Retype every one of the lines below word for word, leaving the pictures out of your answer.

(Stored data)
*** Begin section ***
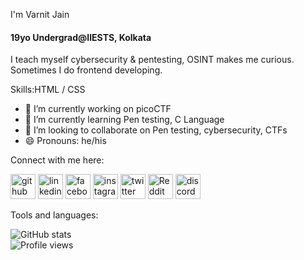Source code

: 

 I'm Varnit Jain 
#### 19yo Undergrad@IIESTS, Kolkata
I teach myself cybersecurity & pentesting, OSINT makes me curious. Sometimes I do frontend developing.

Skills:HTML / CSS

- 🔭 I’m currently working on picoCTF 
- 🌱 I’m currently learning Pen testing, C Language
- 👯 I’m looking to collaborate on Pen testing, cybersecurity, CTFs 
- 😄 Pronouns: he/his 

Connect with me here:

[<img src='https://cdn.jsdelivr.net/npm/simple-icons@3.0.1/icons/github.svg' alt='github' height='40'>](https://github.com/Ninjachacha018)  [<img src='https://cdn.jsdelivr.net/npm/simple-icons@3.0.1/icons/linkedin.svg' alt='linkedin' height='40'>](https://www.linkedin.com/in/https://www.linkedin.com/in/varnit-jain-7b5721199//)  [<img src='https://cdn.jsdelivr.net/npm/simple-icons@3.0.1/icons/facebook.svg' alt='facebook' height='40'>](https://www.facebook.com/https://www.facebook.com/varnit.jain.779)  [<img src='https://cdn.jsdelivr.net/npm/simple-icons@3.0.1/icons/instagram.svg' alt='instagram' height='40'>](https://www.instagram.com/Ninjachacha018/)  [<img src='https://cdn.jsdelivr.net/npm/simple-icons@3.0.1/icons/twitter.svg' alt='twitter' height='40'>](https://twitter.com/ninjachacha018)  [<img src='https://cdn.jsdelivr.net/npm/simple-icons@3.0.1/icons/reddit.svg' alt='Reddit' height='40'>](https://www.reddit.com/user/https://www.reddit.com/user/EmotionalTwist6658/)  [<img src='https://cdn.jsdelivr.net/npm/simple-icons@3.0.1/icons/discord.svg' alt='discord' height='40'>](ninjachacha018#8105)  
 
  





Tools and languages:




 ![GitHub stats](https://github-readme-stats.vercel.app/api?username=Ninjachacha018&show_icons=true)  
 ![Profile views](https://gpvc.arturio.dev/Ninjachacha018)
*** End section ***
● **SOLUTION FOR THIS PROBLEM**:
Source code

: 

 I'm Varnit Jain 
#### 19yo Undergrad@IIESTS, Kolkata
I teach myself cybersecurity & pentesting, OSINT makes me curious. Sometimes I do frontend developing.

Skills:HTML / CSS

- 🔭 I’m currently working on picoCTF 
- 🌱 I’m currently learning Pen testing, C Language
- 👯 I’m looking to collaborate on Pen testing, cybersecurity, CTFs 
- 😄 Pronouns: he/his 

Connect with me here:

[<img src='https://cdn.jsdelivr.net/npm/simple-icons@3.0.1/icons/github.svg' alt='github' height='40'>](https://github.com/Ninjachacha018)  [<img src='https://cdn.jsdelivr.net/npm/simple-icons@3.0.1/icons/linkedin.svg' alt='linkedin' height='40'>](https://www.linkedin.com/in/https://www.linkedin.com/in/varnit-jain-7b5721199//)  [<img src='https://cdn.jsdelivr.net/npm/simple-icons@3.0.1/icons/facebook.svg' alt='facebook' height='40'>](https://www.facebook.com/https://www.facebook.com/varnit.jain.779)  [<img src='https://cdn.jsdelivr.net/npm/simple-icons@3.0.1/icons/instagram.svg' alt='instagram' height='40'>](https://www.instagram.com/Ninjachacha018/)  [<img src='https://cdn.jsdelivr.net/npm/simple-icons@3.0.1/icons/twitter.svg' alt='twitter' height='40'>](https://twitter.com/ninjachacha018)  [<img src='https://cdn.jsdelivr.net/npm/simple-icons@3.0.1/icons/reddit.svg' alt='Reddit' height='40'>](https://www.reddit.com/user/https://www.reddit.com/user/EmotionalTwist6658/)  [<img src='https://cdn.jsdelivr.net/npm/simple-icons@3.0.1/icons/discord.svg' alt='discord' height='40'>](ninjachacha018#8105)  
 
  





Tools and languages:




 ![GitHub stats](https://github-readme-stats.vercel.app/api?username=Ninjachacha018&show_icons=true)  
 ![Profile views](https://gpvc.arturio.dev/Ninjachacha018)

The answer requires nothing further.